> _What you are asked to do_
With the pictures left out, every record must be reproduced exactly.

> _Before-and-after change records_
━━━━━━━━━━━━━━━━━━━━
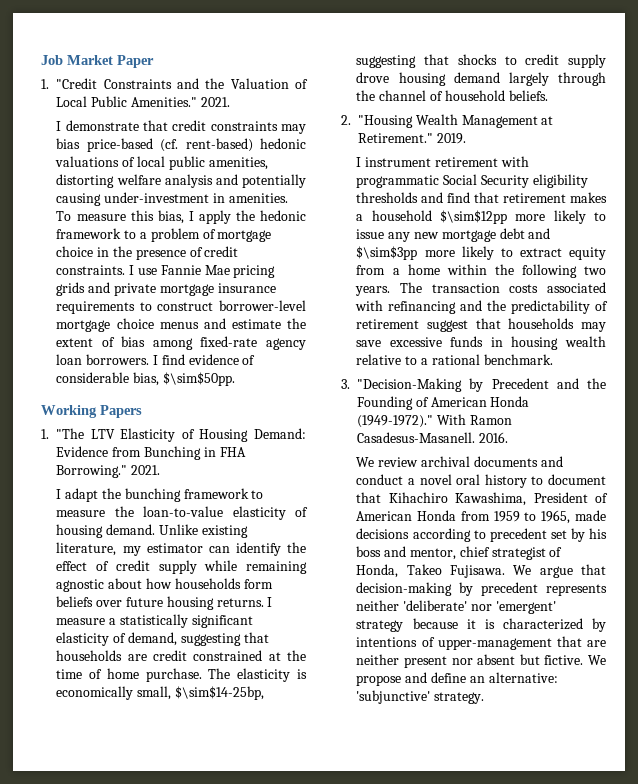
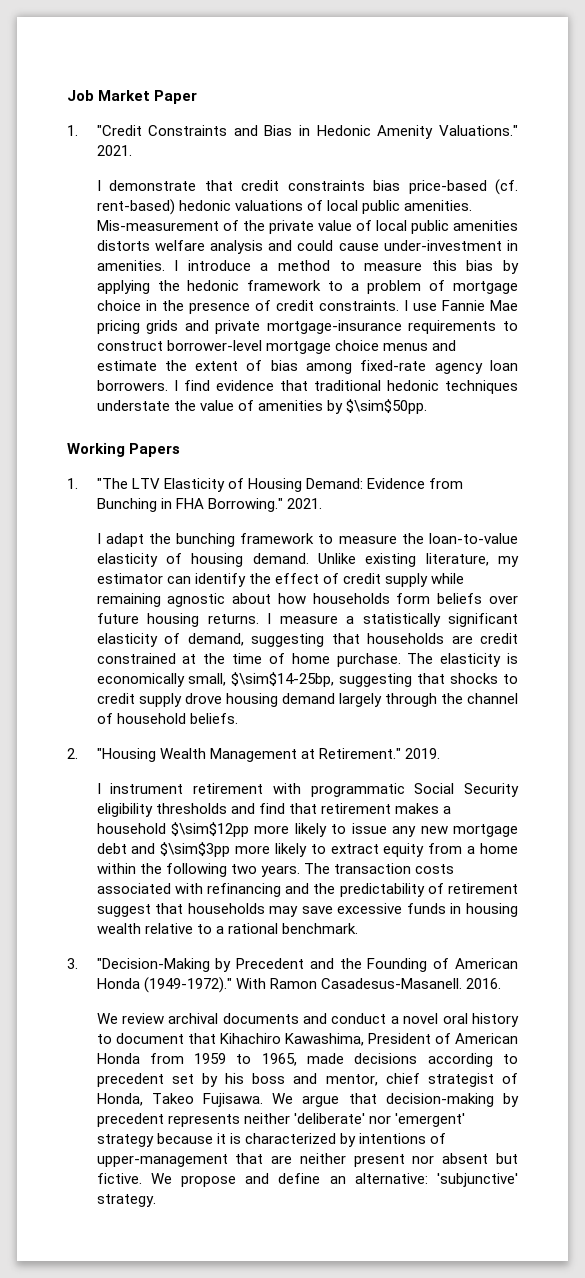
[205,78,308,89] [56,96,198,107] the Valuation of Local Public Amenities." -> [264,125,518,139] Bias in Hedonic Amenity Valuations."
[281,124,306,134] may -> (365, 185) none
[208,157,268,170] [56,174,115,188] amenities, distorting -> [403,200,472,211] [96,220,518,234] [96,240,150,251] amenities. Mis-measurement of the private value of local public amenities distorts
[242,174,306,188] [56,193,102,206] potentially causing -> [297,240,379,251] could cause
[56,210,231,224] To measure this bias, I apply -> [174,260,519,274] [96,280,150,294] I introduce a method to measure this bias by applying
[159,283,276,296] mortgage insurance -> [266,320,402,334] mortgage-insurance
[242,355,256,365] [56,372,160,386] of considerable bias, -> [279,380,519,394] [96,400,343,414] that traditional hedonic techniques understate the value of amenities by

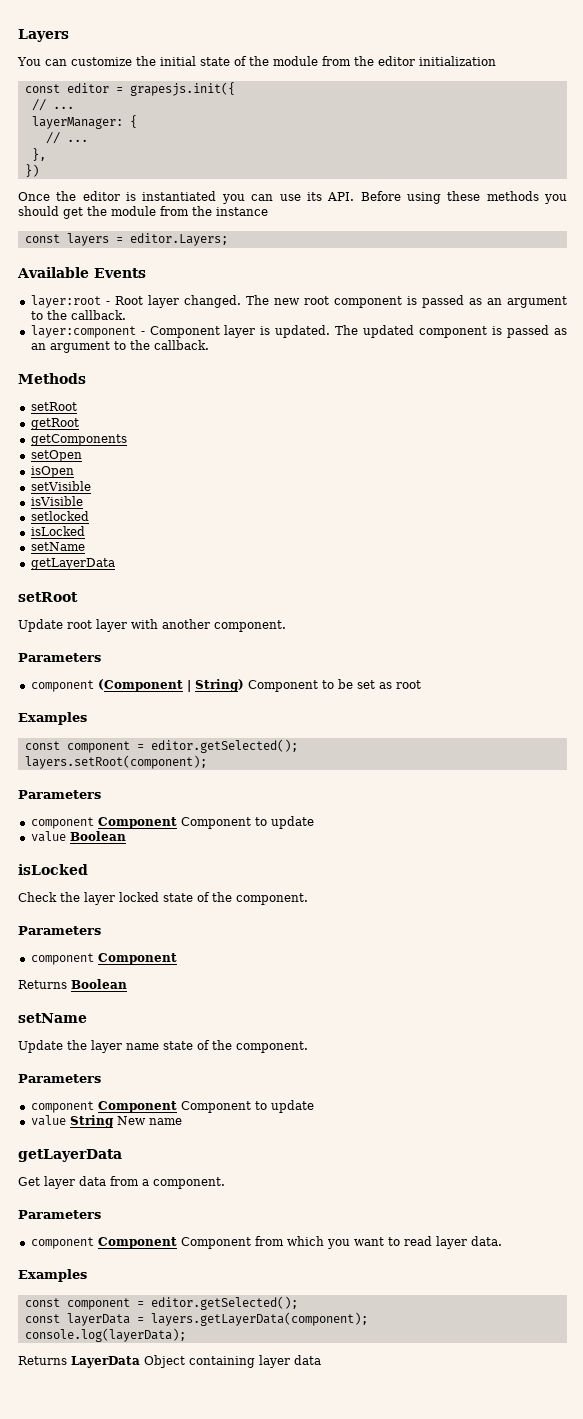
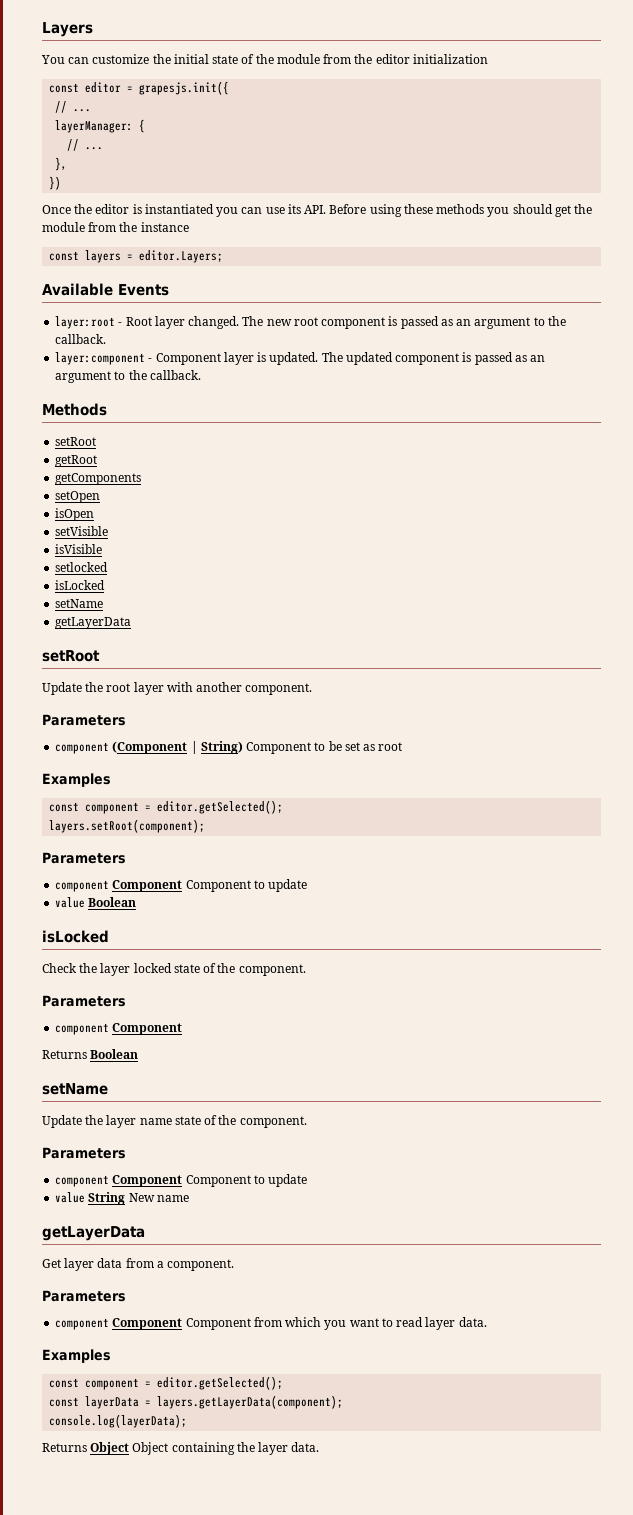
(63, 625) none -> [85,682,104,692] the
[71,1356,140,1368] LayerData -> [90,1442,130,1455] Object
[259,1355,321,1368] layer data -> [236,1442,320,1455] the layer data.

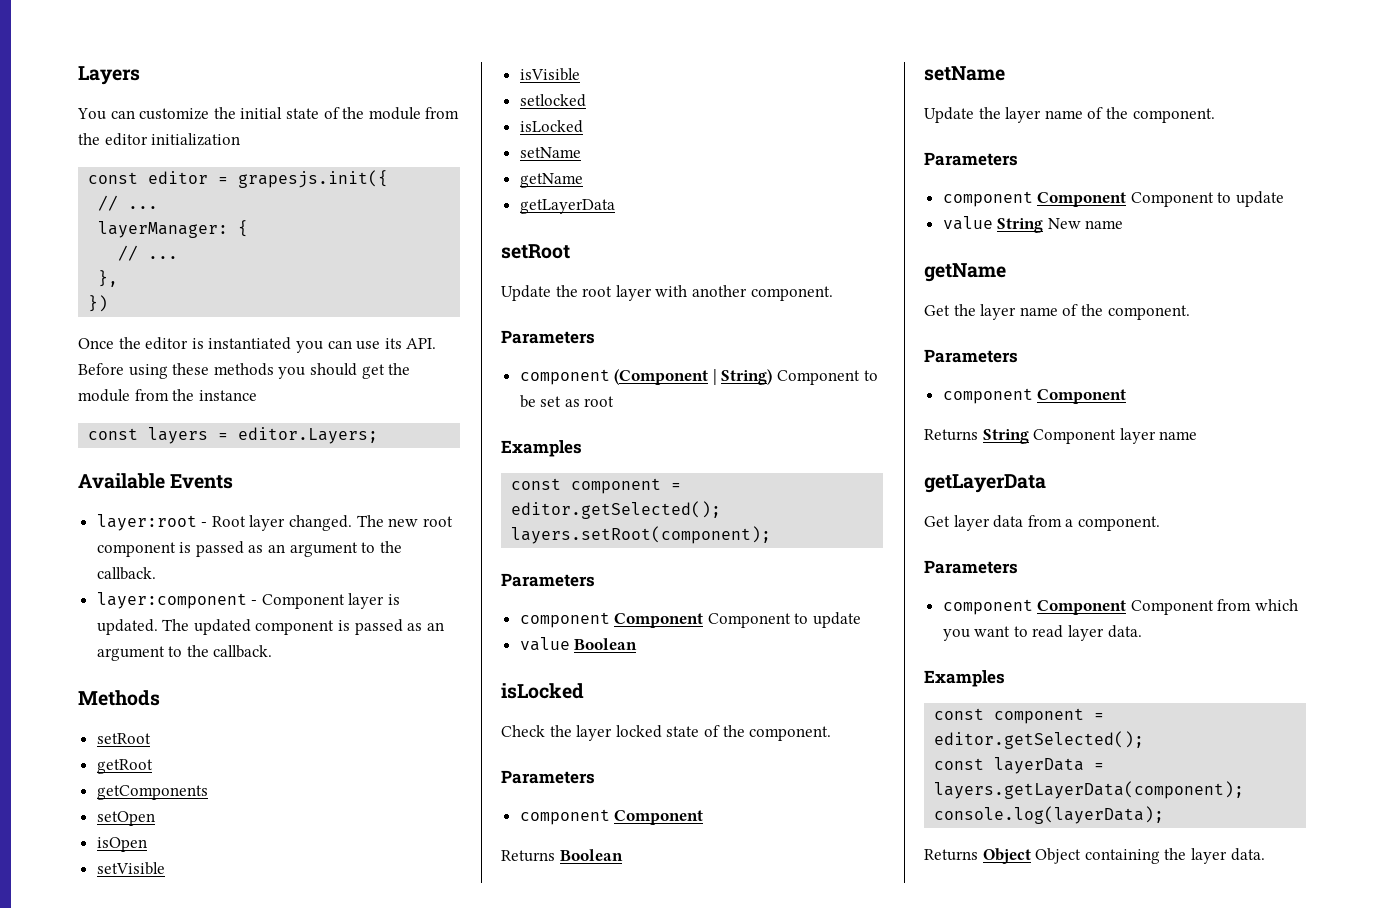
(104, 603) none -> [519,173,583,188] // getName
[174,1116,201,1125] state -> (1083, 114) none
(189, 1198) none -> [924,263,1006,282] [924,304,1190,320] [924,349,1018,363] [942,388,1127,404] [924,428,1198,444] // getName // Get the layer name of the component. // Parameters // component Component // Returns String Component layer name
━━━━━━━━━━━━━━━━━━━━
> _Completed exercise_
[205,78,308,89] [56,96,198,107] the Valuation of Local Public Amenities." -> [264,125,518,139] Bias in Hedonic Amenity Valuations."
[281,124,306,134] may -> (365, 185) none
[208,157,268,170] [56,174,115,188] amenities, distorting -> [403,200,472,211] [96,220,518,234] [96,240,150,251] amenities. Mis-measurement of the private value of local public amenities distorts
[242,174,306,188] [56,193,102,206] potentially causing -> [297,240,379,251] could cause
[56,210,231,224] To measure this bias, I apply -> [174,260,519,274] [96,280,150,294] I introduce a method to measure this bias by applying
[159,283,276,296] mortgage insurance -> [266,320,402,334] mortgage-insurance
[242,355,256,365] [56,372,160,386] of considerable bias, -> [279,380,519,394] [96,400,343,414] that traditional hedonic techniques understate the value of amenities by

(63, 625) none -> [85,682,104,692] the
[71,1356,140,1368] LayerData -> [90,1442,130,1455] Object
[259,1355,321,1368] layer data -> [236,1442,320,1455] the layer data.

(104, 603) none -> [519,173,583,188] // getName
[174,1116,201,1125] state -> (1083, 114) none
(189, 1198) none -> [924,263,1006,282] [924,304,1190,320] [924,349,1018,363] [942,388,1127,404] [924,428,1198,444] // getName // Get the layer name of the component. // Parameters // component Component // Returns String Component layer name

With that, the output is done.